When Steve Williamson purchased his life insurance policy several years ago, he assumed that his life insurance planning was complete. If Steve paid his premiums on time, he figured he could just sit back and not need to think about life insurance anymore. True, Steve’s policy has provided him with peace of mind by helping to protect his family’s finances. However, that doesn’t mean he should never review his insurance coverage again. You see, life insurance is just like any other piece of your financial puzzle. It should be monitored periodically as needs and circumstances change. That way, you can help ensure your life insurance program is achieving its desired objectives. Here’s a closer look at some of the things that Steve, and all policyholders, should review on, at least, an annual basis.
Times Change, Needs Change
The first thing Steve needs to determine is if his original reasons for purchasing his policy still hold true. He should also evaluate whether or not he’s developed some additional needs. For instance, when Steve purchased the policy, he had just married and owned a modest home. Now, Steve and his wife, Cindy, have children and a much larger home. Will Steve’s existing policy be able to cover these new responsibilities—which include college funding for the children, covering a substantial mortgage, and protecting his family’s overall financial security? More than likely, Steve will need additional life insurance.

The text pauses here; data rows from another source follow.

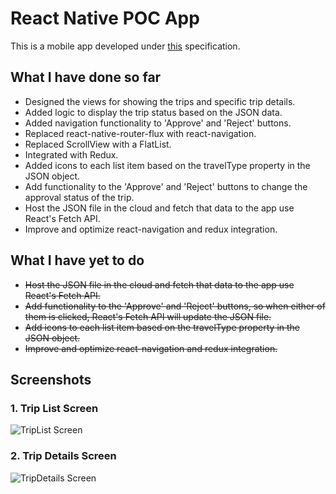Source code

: # React Native POC App
This is a mobile app developed under [this](https://docs.google.com/document/d/1E0Y4EtSRlbWhMoG9Zn_a5HABDDpb6bmPBBdSIEX25FE/edit#heading=h.6soffpkr7f45) specification.

## What I have done so far
* Designed the views for showing the trips and specific trip details.
* Added logic to display the trip status based on the JSON data.
* Added navigation functionality to 'Approve' and 'Reject' buttons.
* Replaced react-native-router-flux with react-navigation.
* Replaced ScrollView with a FlatList.
* Integrated with Redux.
* Added icons to each list item based on the travelType property in the JSON object.
* Add functionality to the 'Approve' and 'Reject' buttons to change the approval status of the trip.
* Host the JSON file in the cloud and fetch that data to the app use React's Fetch API.
* Improve and optimize react-navigation and redux integration.

## What I have yet to do
* ~~Host the JSON file in the cloud and fetch that data to the app use React's Fetch API.~~
* ~~Add functionality to the 'Approve' and 'Reject' buttons, so when either of them is clicked, React's Fetch API will update the JSON file.~~
* ~~Add icons to each list item based on the travelType property in the JSON object.~~
* ~~Improve and optimize react-navigation and redux integration.~~

## Screenshots

### 1. Trip List Screen
![TripList Screen](http://i.imgur.com/k91gYqX.png)

### 2. Trip Details Screen
![TripDetails Screen](http://i.imgur.com/nBnTWnT.png)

In addition, if Steve’s existing policy is term insurance, he may want to consider converting it to a permanent contract. Permanent insurance is unique in that it has a cash value component that offers the potential for tax-deferred accumulation, as well as the same death benefit features of term insurance. In later years, the cash value could come in handy to help supplement college funding costs or retirement income needs.
Beneficiaries Change, Too
As it stands now, the primary beneficiary of Steve’s life insurance policy is his wife, Cindy. And, if Cindy were to predecease Steve, the policy names Steve’s nephew as a contingent beneficiary. Now that Steve has his own family, it is imperative that he change his policy’s beneficiary arrangement so it reflects his true wishes—his children as contingent beneficiaries. In addition, if Steve and Cindy eventually set up a living trust, their legal professional may suggest naming their trust as the policy’s beneficiary.
Life Insurance—It’s an “Asset”
Regardless of the type of life insurance, or who is the beneficiary, the death benefit proceeds from any policy owned by Steve will be part of his estate. It’s important that Steve and Cindy recognize this. As Steve and Cindy’s asset base increases over the years, they’ll need to plan accordingly to help reduce the effects of estate taxation.

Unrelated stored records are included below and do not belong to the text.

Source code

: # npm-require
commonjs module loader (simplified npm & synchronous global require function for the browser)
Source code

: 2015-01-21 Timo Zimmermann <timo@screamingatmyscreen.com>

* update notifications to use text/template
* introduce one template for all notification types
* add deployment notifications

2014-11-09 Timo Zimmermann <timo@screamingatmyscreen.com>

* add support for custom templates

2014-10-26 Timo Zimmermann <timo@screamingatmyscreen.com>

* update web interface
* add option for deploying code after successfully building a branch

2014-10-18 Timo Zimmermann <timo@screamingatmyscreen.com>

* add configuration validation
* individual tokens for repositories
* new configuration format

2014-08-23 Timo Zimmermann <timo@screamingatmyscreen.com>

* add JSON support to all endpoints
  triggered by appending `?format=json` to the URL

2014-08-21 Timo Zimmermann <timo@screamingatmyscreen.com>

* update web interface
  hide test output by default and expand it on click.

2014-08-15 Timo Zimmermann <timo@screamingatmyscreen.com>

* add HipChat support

Regular Reviews and Qualified Guidance a Must
Without a doubt, life insurance plays a significant role in solidifying family finances of couples like Steve and Cindy. However, it is also important to recognize that, like all financial matters, life insurance policies need to be reviewed on a regular basis with a qualified professional. A qualified insurance professional can be a valuable resource when it comes to evaluating your present situation and determining an appropriate course of action.